Le tribunal a estimé pour six d’entre eux qu’ils ne produisaient « aucun élément vérifiable » démontrant qu’ils n’étaient pas « des espaces propices à la propagation du Covid-19 ». Pour la justice, rien ne démontre que ces studios « puissent être en mesure de faire scrupuleusement respecter en permanence l’intégralité des préconisations sanitaires, alors que l’activité physique intense qui s’y pratique engendre un risque majeur d’aérosolisation en espaces clos, et donc de contamination ». Cette mesure « n’apparaît pas disproportionnée (…) dans le contexte actuel de recrudescence de l’épidémie dans le département de la Gironde », estime le juge.

Un appel envisagé

Le tribunal a également rejeté la requête de 26 autres studios de yoga, un jugement « décevant » pour leur défenseur, Me Florent Verdier, qui entend faire appel. Selon lui, ces fermetures représentent « une mesure disproportionnée » alors que les studios ont mis en place des règles sanitaires « mesures barrières, distanciation, baisse du nombre de participants ».
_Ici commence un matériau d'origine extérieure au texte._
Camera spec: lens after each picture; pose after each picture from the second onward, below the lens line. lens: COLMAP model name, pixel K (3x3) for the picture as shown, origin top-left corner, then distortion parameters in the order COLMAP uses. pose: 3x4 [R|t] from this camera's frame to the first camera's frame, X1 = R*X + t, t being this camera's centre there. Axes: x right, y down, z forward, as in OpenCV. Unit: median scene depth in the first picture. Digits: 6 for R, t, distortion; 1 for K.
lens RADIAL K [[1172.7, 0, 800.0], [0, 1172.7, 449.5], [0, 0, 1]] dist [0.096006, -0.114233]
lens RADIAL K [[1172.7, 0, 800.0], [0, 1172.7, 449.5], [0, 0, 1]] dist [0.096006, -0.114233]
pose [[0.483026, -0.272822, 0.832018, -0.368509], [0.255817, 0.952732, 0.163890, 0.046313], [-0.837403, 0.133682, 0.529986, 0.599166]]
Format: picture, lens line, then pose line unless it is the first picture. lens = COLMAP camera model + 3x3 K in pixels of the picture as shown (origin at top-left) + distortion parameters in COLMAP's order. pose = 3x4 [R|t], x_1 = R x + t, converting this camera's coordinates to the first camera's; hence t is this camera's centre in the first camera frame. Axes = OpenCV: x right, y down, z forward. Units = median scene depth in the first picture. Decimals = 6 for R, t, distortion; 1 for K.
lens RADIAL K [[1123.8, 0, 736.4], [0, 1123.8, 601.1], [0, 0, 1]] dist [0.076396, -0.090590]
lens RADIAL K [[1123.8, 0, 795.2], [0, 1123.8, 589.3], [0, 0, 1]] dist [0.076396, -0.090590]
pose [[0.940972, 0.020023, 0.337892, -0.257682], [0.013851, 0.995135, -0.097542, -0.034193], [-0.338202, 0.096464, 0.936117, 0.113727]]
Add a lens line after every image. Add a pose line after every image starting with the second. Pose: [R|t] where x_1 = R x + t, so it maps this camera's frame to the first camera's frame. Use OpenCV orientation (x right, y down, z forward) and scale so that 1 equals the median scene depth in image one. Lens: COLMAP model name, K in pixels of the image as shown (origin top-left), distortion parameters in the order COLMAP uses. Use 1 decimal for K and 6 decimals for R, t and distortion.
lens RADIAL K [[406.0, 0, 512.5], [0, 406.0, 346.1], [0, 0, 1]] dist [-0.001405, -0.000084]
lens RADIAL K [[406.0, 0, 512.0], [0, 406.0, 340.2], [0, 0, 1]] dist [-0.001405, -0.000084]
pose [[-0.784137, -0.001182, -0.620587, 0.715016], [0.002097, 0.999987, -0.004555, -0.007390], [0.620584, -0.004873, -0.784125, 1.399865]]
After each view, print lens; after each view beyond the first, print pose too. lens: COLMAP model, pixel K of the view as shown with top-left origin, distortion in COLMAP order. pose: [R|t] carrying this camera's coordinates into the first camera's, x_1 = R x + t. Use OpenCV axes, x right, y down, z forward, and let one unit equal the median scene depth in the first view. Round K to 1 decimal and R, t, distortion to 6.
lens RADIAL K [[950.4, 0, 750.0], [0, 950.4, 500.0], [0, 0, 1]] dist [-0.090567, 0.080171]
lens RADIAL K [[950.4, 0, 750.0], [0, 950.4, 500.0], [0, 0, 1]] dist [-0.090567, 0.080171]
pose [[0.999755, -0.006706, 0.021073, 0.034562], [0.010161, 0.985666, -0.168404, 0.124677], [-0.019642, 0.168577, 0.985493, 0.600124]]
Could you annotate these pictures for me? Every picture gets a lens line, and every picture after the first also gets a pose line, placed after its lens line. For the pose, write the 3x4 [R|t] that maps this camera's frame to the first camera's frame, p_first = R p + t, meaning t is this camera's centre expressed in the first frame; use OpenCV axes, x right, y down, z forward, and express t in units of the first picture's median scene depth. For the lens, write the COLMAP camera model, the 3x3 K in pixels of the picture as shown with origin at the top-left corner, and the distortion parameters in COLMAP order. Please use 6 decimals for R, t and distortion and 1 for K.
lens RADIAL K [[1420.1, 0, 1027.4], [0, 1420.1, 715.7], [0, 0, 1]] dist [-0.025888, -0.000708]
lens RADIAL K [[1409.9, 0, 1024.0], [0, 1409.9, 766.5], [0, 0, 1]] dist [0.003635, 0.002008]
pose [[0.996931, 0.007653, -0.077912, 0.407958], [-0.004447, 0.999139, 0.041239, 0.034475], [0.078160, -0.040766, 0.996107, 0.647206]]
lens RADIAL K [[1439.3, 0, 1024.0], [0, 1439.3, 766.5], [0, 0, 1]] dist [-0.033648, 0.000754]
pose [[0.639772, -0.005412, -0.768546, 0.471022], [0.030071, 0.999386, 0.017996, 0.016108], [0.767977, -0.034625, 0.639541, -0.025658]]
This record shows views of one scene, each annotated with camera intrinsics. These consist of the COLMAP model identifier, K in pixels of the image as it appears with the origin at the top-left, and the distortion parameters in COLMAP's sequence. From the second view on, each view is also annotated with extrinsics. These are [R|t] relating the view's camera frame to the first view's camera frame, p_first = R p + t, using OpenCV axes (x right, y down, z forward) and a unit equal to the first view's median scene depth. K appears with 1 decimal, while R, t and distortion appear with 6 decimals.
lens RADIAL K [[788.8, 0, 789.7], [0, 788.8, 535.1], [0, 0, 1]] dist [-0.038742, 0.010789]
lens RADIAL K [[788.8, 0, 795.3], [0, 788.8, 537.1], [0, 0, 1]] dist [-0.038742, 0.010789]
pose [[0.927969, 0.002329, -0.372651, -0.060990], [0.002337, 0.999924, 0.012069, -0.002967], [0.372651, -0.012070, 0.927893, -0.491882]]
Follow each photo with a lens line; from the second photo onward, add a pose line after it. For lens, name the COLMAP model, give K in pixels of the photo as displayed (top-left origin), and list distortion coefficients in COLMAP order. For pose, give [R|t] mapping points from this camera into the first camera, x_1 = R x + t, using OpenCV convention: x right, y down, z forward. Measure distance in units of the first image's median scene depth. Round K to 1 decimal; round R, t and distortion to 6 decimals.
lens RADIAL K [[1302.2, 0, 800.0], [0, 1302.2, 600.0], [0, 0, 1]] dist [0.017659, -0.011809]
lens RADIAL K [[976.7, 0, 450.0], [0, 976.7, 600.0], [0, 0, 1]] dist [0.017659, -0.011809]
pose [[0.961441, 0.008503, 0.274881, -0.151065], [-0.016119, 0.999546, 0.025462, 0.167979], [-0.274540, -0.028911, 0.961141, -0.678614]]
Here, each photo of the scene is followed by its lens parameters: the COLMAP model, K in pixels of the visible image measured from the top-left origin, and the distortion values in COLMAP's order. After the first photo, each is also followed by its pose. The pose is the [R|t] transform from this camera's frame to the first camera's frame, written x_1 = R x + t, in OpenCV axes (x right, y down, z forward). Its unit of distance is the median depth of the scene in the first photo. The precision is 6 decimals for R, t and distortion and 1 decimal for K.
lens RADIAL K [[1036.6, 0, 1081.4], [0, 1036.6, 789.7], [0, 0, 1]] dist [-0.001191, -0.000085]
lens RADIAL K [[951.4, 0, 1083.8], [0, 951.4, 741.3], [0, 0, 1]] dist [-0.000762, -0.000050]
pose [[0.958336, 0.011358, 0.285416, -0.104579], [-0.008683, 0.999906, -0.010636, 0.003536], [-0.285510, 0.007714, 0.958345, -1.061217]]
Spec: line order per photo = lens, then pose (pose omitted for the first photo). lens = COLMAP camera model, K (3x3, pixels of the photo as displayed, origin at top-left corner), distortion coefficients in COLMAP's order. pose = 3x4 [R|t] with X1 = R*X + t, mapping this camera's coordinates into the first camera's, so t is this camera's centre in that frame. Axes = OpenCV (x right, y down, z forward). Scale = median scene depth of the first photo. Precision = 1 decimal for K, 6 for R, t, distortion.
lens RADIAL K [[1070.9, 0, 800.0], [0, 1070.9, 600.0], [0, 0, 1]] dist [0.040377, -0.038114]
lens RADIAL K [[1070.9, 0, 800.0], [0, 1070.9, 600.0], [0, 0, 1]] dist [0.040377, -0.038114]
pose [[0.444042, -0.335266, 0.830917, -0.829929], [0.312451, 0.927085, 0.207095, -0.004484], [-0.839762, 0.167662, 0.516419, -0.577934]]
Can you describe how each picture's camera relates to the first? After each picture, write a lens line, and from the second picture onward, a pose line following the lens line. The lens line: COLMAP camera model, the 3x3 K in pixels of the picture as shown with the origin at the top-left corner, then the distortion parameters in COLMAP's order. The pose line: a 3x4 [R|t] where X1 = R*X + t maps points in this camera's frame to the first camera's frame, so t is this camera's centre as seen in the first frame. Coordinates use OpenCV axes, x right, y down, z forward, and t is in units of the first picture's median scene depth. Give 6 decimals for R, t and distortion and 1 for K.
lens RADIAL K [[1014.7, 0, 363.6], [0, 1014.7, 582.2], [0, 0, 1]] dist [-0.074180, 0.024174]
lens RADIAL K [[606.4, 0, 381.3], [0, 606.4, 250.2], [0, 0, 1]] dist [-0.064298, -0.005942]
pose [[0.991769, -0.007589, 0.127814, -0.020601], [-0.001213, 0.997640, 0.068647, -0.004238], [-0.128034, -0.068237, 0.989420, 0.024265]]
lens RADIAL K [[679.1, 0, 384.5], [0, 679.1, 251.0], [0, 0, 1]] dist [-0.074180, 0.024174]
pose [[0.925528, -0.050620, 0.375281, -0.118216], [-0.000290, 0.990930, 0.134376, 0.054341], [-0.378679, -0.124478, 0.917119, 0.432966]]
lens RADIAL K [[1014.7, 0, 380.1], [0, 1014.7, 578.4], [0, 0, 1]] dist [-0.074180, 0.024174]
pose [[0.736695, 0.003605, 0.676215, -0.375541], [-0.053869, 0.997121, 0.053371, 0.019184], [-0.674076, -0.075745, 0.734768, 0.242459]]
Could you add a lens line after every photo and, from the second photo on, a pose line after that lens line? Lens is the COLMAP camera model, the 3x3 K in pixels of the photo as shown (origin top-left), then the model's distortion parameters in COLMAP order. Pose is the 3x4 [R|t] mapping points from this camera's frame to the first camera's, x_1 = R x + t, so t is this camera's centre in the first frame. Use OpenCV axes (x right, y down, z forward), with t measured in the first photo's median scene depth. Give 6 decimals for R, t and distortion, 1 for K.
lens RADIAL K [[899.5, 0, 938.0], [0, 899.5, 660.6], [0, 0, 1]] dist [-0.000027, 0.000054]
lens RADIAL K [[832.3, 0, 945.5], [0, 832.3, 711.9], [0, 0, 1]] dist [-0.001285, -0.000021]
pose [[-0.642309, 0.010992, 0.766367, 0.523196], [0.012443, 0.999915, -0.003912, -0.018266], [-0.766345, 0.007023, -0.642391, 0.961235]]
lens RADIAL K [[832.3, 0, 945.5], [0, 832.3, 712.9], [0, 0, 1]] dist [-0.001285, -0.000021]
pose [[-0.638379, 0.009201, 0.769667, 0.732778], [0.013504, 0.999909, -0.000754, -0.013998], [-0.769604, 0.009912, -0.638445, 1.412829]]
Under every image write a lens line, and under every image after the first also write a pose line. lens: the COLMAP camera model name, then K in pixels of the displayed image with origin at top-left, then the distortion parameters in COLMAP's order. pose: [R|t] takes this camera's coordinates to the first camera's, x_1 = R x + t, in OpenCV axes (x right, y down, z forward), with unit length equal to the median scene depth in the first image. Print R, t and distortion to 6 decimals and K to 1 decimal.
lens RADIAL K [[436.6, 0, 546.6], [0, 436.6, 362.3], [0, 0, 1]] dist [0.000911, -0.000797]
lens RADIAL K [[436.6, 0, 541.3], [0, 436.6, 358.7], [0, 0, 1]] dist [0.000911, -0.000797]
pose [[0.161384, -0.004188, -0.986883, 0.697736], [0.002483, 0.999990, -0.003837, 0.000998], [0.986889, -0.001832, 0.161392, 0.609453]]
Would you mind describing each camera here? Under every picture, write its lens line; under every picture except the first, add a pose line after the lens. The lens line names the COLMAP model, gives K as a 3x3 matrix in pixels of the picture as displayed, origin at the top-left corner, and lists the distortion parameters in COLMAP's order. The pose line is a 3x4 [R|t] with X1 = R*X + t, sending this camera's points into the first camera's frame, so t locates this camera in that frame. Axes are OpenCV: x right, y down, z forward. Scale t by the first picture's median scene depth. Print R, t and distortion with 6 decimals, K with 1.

Face au risque d’aérosolisation et de manuportage du virus, arguments de la préfecture et de l’Agence régionale de santé pour fermer les salles de sports closes, Me Verdier a défendu les « méthodes douces » du yoga. « Ce n’est pas la même chose si on fait du rameur ou si on fait de la méditation ! », a-t-il résumé.

La justice a débouté depuis deux semaines plusieurs recours mais des tribunaux administratifs ont à l’inverse rejeté des arrêtés, permettant la réouverture de salles comme à Rennes ou Toulouse.